It may be better for both parties to go their seperate ways. Personally, if a woman files for Domestic Violence charges but remains in the relationship then she has zero cred in my opinion.

And on the other hand, if Jason had to hit her then he really doesn't need her.

Kids will be just fine, remember they are rich.


----------



## Gotham2krazy (Nov 22, 2005)

I should ask my French teacher! She taught T.J. last year before she came to my school.


----------



## eymang (Dec 15, 2006)

the espn article says he claims he is the one getting tortured. she throws things, heckles him, is a control freak, threatens to make fake calls to the police, uses the kids, etc, but who knows who to believe


----------



## BDB (Dec 19, 2006)

"One of the final straws for Jason Kidd likely came after his wife showed up at a Net game at the Meadowlands taunting him from the sidelines while flailing about with a cellphone in her hands, several sources said."
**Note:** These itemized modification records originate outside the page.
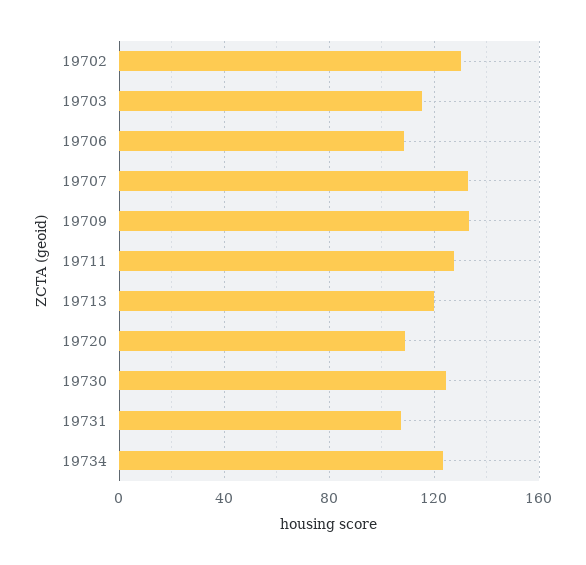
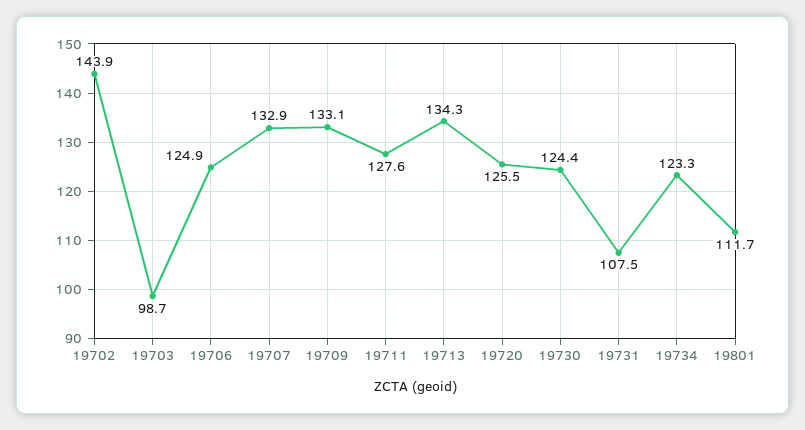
19702: 130 -> 143.9
19703: 115 -> 98.7
19706: 110 -> 124.9
19713: 120 -> 134.3
19720: 110 -> 125.5
19801: none -> 111.7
http://www.nypost.com/seven/0109200...d_kerber__jeane_macintosh_and_kate_sheehy.htm

she's wacko I feel sorry for the kids


----------



## Krstic All-Star (Mar 9, 2005)

Goings-on like these are why I try to stay far away from divorce law. It gets vicious really quickly - if it doesn't start out that way. In my legal research capacity I've had to read through several case files, and they're unreal. I just feel awful for the children - no matter whose allegations are in fact true - for they are going to go through hell no matter what happens between their parents...


----------



## shakespeare (Nov 2, 2006)

Maybe he's been hanging out with a certain ex-female rap star. Hmmm.


----------



## Gotham2krazy (Nov 22, 2005)

shakespeare said:


> Maybe he's been hanging out with a certain ex-female rap star. Hmmm.


I'm coming after your kids! O_O


----------